# [ФРАГМЕНТ ТЕКСТА]
- - - - -
Ритмическая инерция трехсложника ощущается в романе постоянно, превращаясь временами в чистый анапест.
Эти павшие листья – для скольких последние листья:
незнакомец мой стал – синеватая тень.
Набоков в «Даре» тоже наполнял прозаический текст стихотворными фрагментами. Но там они были мотивированы образом центрального героя-поэта и, пусть и записанные в строчку, ритмически противопоставлены основному тексту. Белый, напротив, эту границу размывает и сглаживает: ритмическим раскачиванием, аллитерациями, инверсиями, риторическими фигурами.
В результате восприятие колеблется между «усмотрением» привычных для романа героев и фабульных мотивов и поиском очередной не обозначенной в тексте ритмической паузы. Отсчитывая ритм, приходится забывать о повествовательной функции. В итоге напев, ритмический напор заменяет точность деталей и психологических мотивировок, выражая сознание того самого «не данного в романе – авторского – лица».
«Раскидается холодная свистопляска – по полям, по лесам, по селам, чтоб гудеть, нападать, хохотать, чтобы градом, дождем, гололедицей искусывать лапы и руки – птиц, зверей, подорожного путника, опрокидывать на него полосатые бревна шлахт-баумов, – полосатой верстой из канавы выскакивать на шоссе, надсмехаться оскаленной цифрою, обнаруживать бездомность и бесконечность пути и протягивать мрачные мрежи из реющих мороков…
Север, север родимый!..»
- - - - -
# [ЗАДАНИЕ A]
Определите, соответствуют ли фрагменту следующие утверждения: (i) в «Даре» стихотворные вставки ритмически противопоставлены основному тексту; (ii) Белый четко отделяет стихотворные части от прозаического текста; (iii) ритмическая инерция трехсложника ощущается в романе лишь изредка. Для каждого утверждения дайте ответ «да» или «нет» и дословно приведите решающие слова фрагмента.
# [ЗАДАНИЕ B]
Перепишите без изменений часть фрагмента от слов «Ритмическая инерция трехсложника» до слов «инверсиями, риторическими фигурами.».
# [ЗАДАНИЕ C]
Переведите на английский язык предложение из фрагмента: «Отсчитывая ритм, приходится забывать о повествовательной функции».
Приведенные далее записи никак не связаны с фрагментом.

# [ДАННЫЕ]
- - - - -
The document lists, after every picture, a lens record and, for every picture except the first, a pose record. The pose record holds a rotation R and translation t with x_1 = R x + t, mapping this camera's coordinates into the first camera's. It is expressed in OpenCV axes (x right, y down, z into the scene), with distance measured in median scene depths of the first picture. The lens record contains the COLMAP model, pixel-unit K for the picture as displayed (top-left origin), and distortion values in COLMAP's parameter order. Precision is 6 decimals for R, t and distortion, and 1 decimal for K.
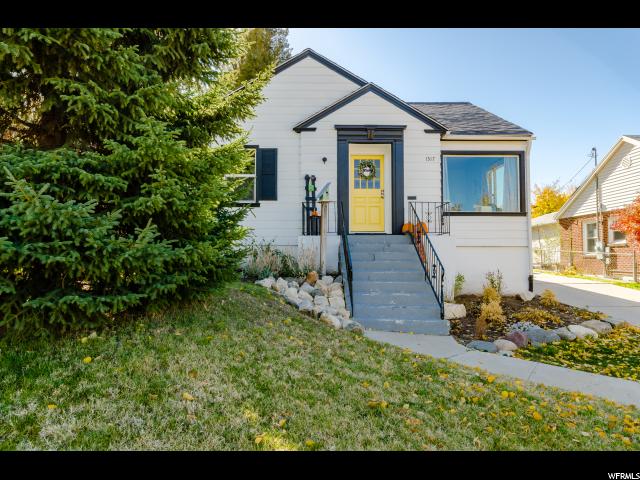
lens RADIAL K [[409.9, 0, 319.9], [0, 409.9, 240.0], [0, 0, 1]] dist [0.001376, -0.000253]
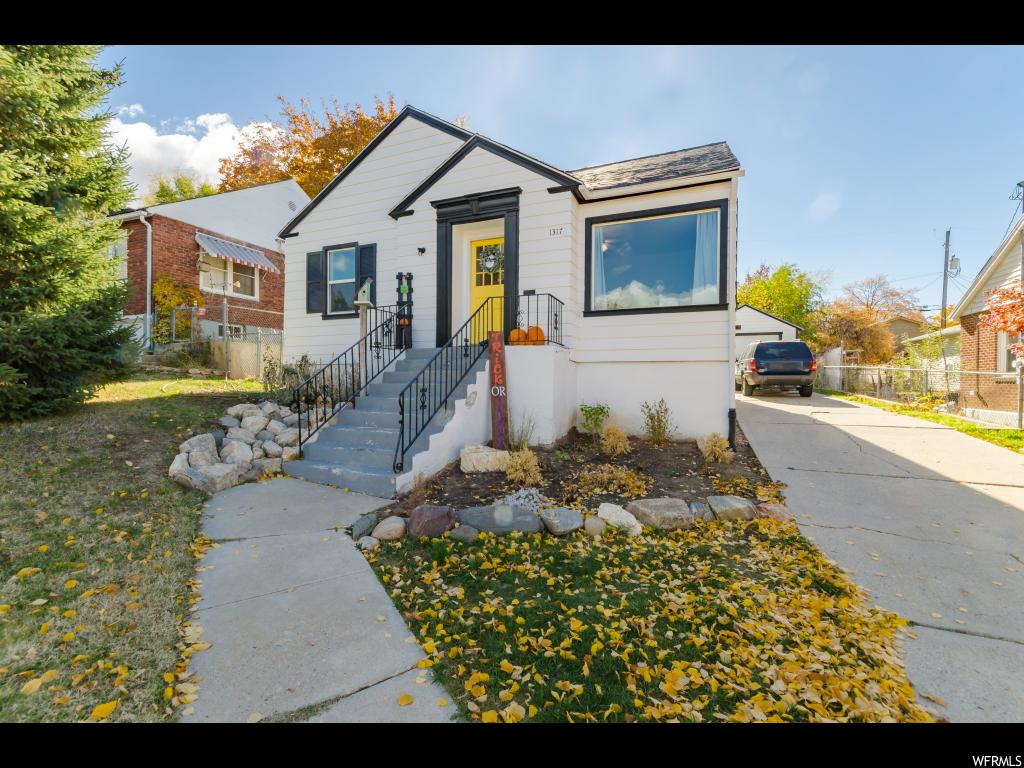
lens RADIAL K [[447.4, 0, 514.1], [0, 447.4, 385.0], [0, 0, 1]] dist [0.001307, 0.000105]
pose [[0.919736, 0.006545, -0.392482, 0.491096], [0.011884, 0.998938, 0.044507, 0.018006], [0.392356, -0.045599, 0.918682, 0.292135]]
- - - - -
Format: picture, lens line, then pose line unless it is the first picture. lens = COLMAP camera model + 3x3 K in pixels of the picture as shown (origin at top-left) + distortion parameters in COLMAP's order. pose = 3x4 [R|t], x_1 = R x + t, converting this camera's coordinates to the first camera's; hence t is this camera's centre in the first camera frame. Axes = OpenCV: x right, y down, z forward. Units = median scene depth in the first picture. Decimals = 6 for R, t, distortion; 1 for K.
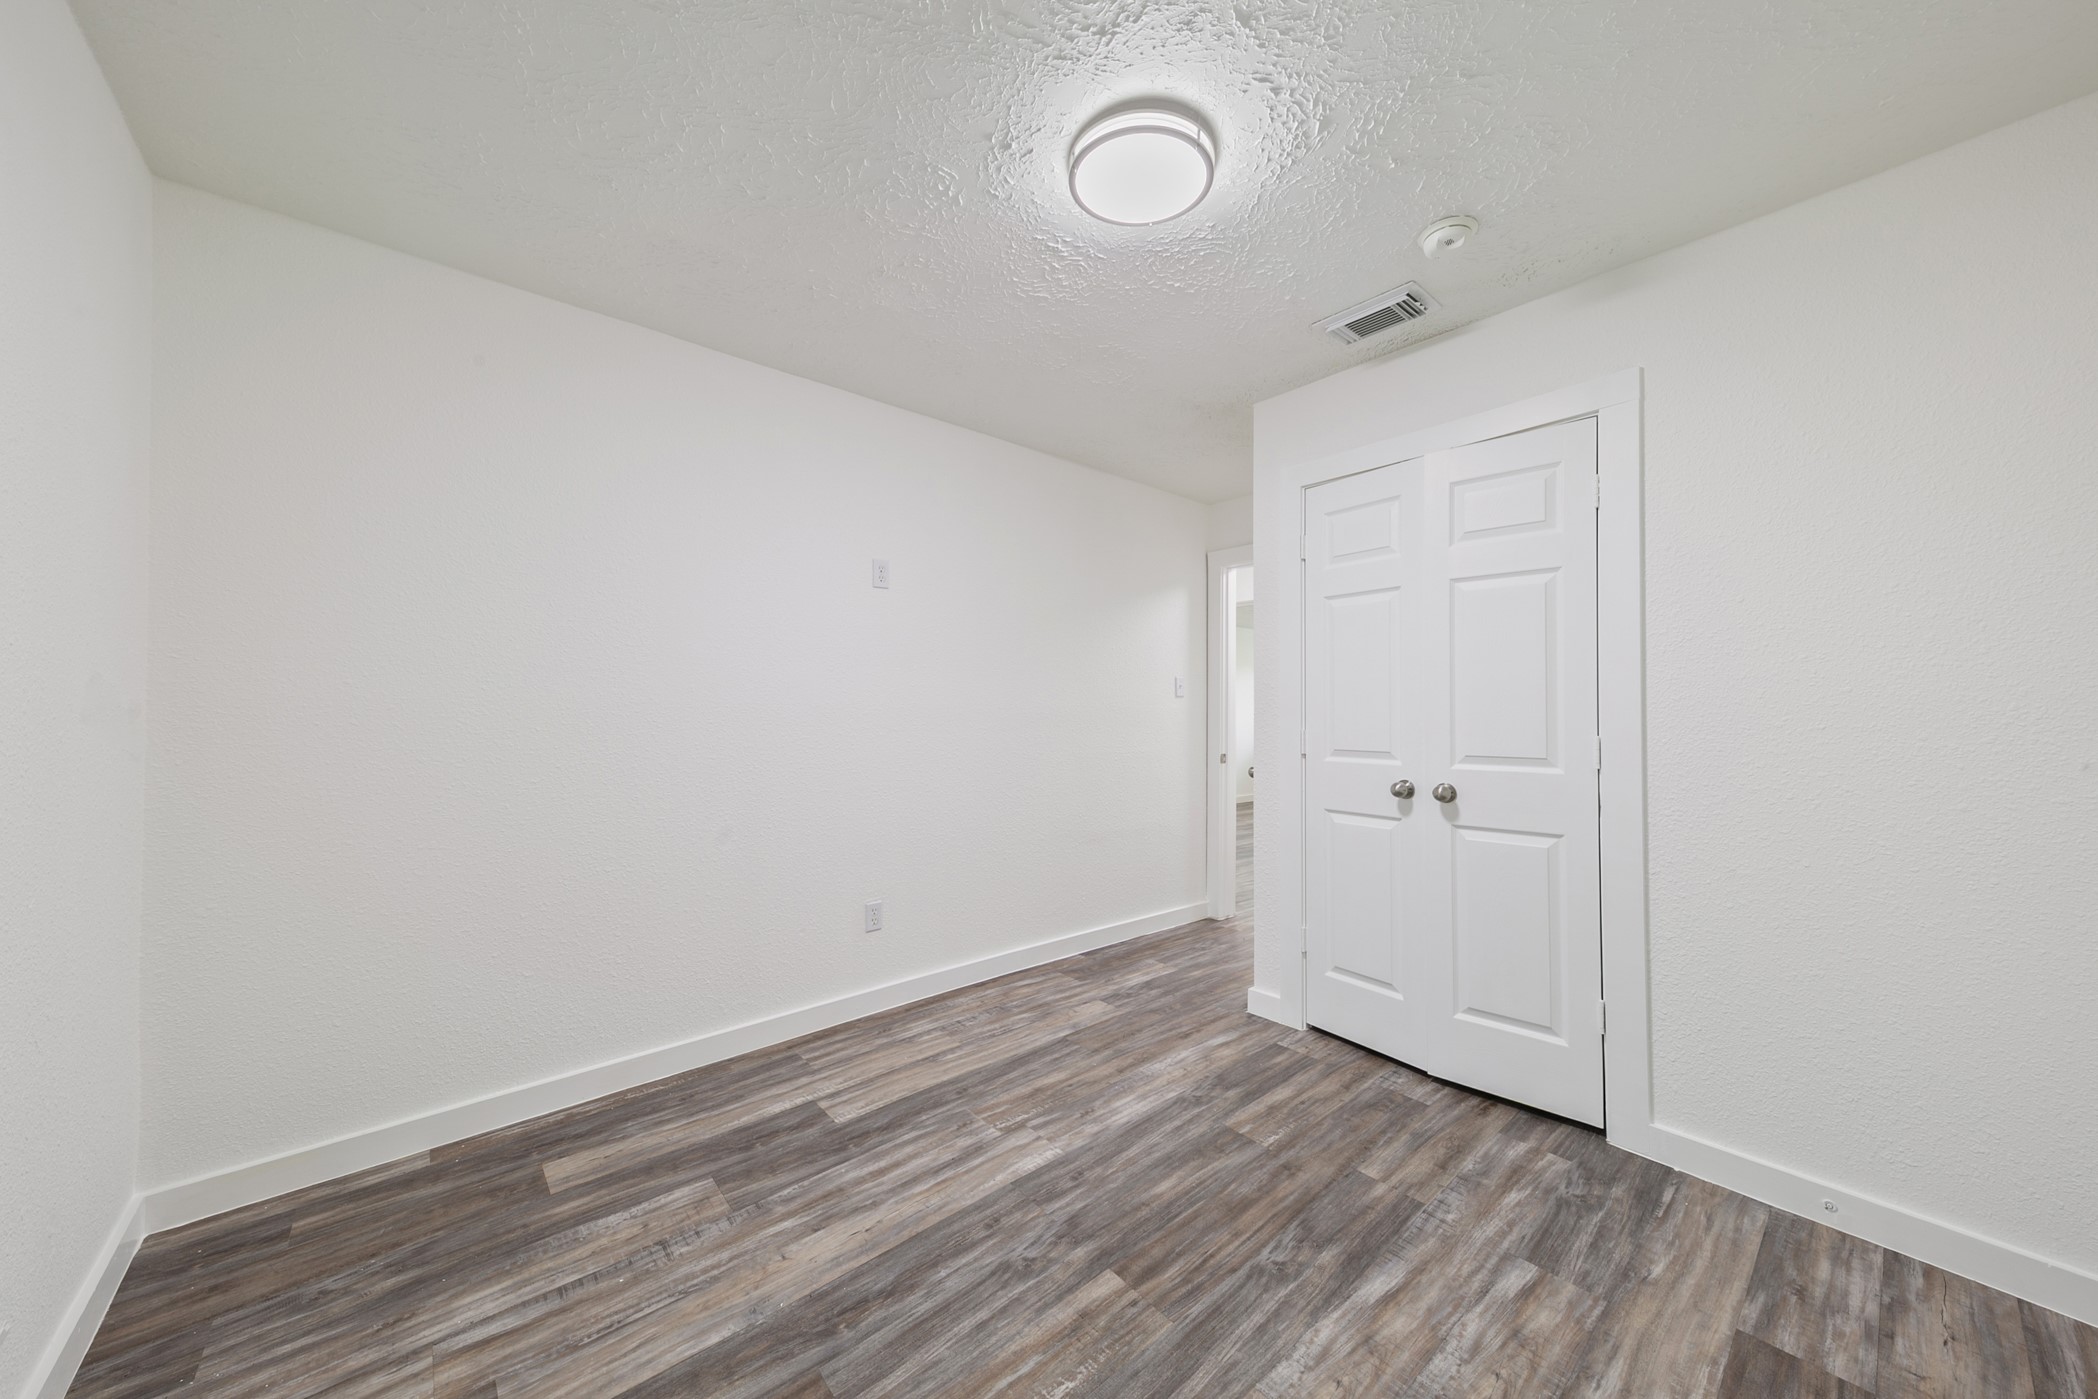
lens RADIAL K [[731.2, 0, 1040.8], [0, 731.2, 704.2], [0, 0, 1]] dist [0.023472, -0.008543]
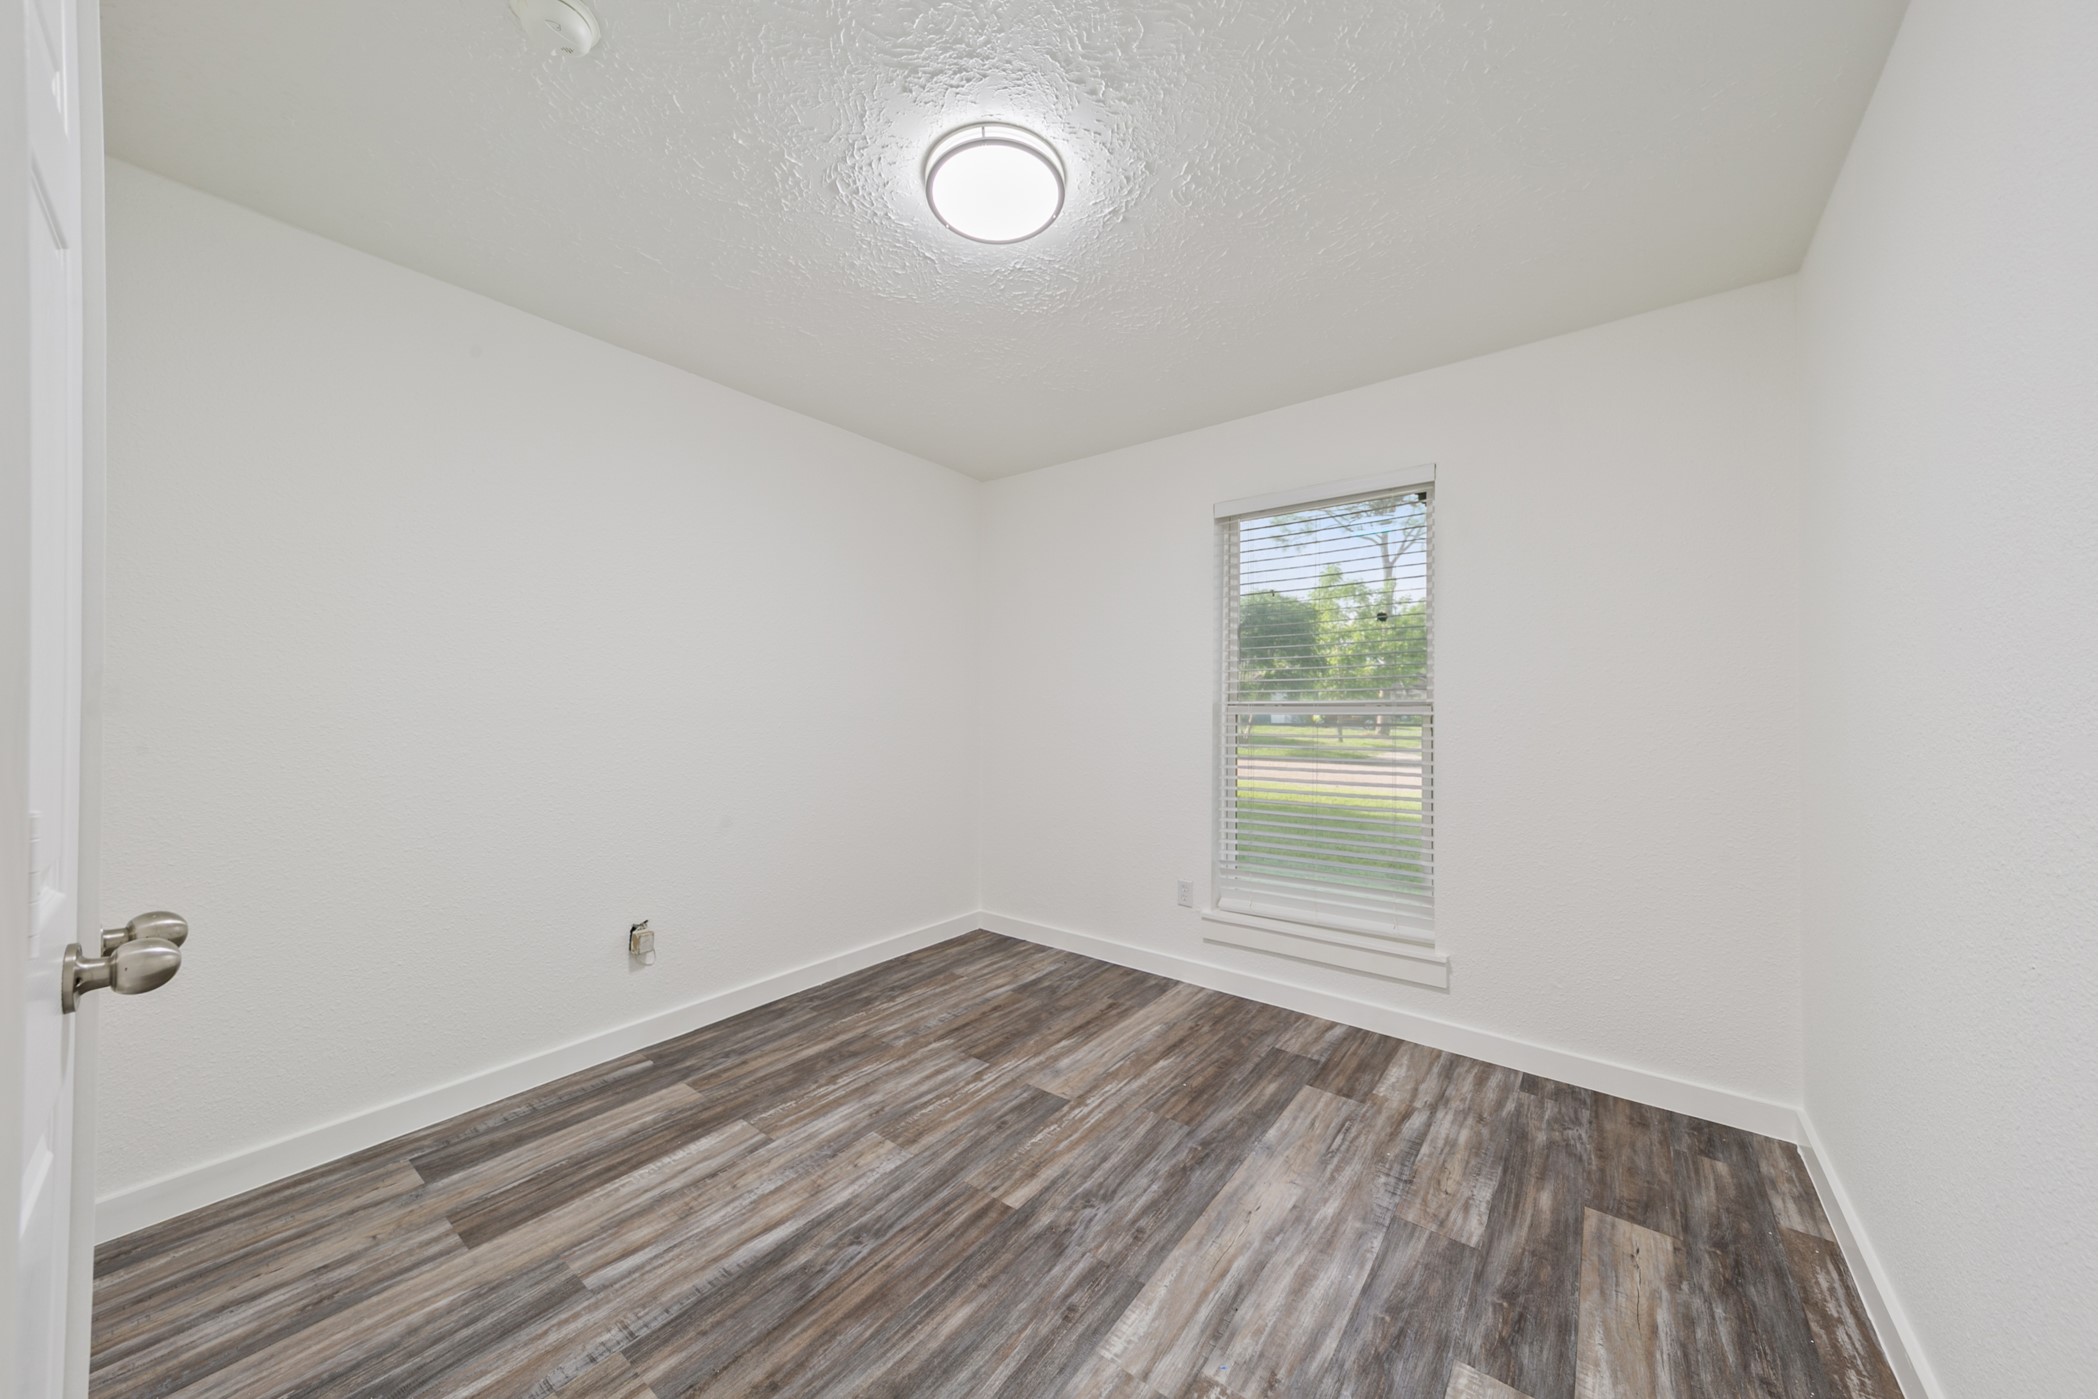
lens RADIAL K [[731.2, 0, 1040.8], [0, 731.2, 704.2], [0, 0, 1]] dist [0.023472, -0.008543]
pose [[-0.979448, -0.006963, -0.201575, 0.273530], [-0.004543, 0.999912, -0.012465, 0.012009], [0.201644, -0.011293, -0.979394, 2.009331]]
- - - - -
# [ОТВЕТ К ЗАДАНИЮ A]
(i) Да: «ритмически противопоставлены основному тексту».
(ii) Нет: «Белый, напротив, эту границу размывает и сглаживает».
(iii) Нет: «Ритмическая инерция трехсложника ощущается в романе постоянно».

# [ОТВЕТ К ЗАДАНИЮ B]
Ритмическая инерция трехсложника ощущается в романе постоянно, превращаясь временами в чистый анапест.
Эти павшие листья – для скольких последние листья:
незнакомец мой стал – синеватая тень.
Набоков в «Даре» тоже наполнял прозаический текст стихотворными фрагментами. Но там они были мотивированы образом центрального героя-поэта и, пусть и записанные в строчку, ритмически противопоставлены основному тексту. Белый, напротив, эту границу размывает и сглаживает: ритмическим раскачиванием, аллитерациями, инверсиями, риторическими фигурами.

# [ОТВЕТ К ЗАДАНИЮ C]
When counting out the rhythm, one has to forget about the narrative function.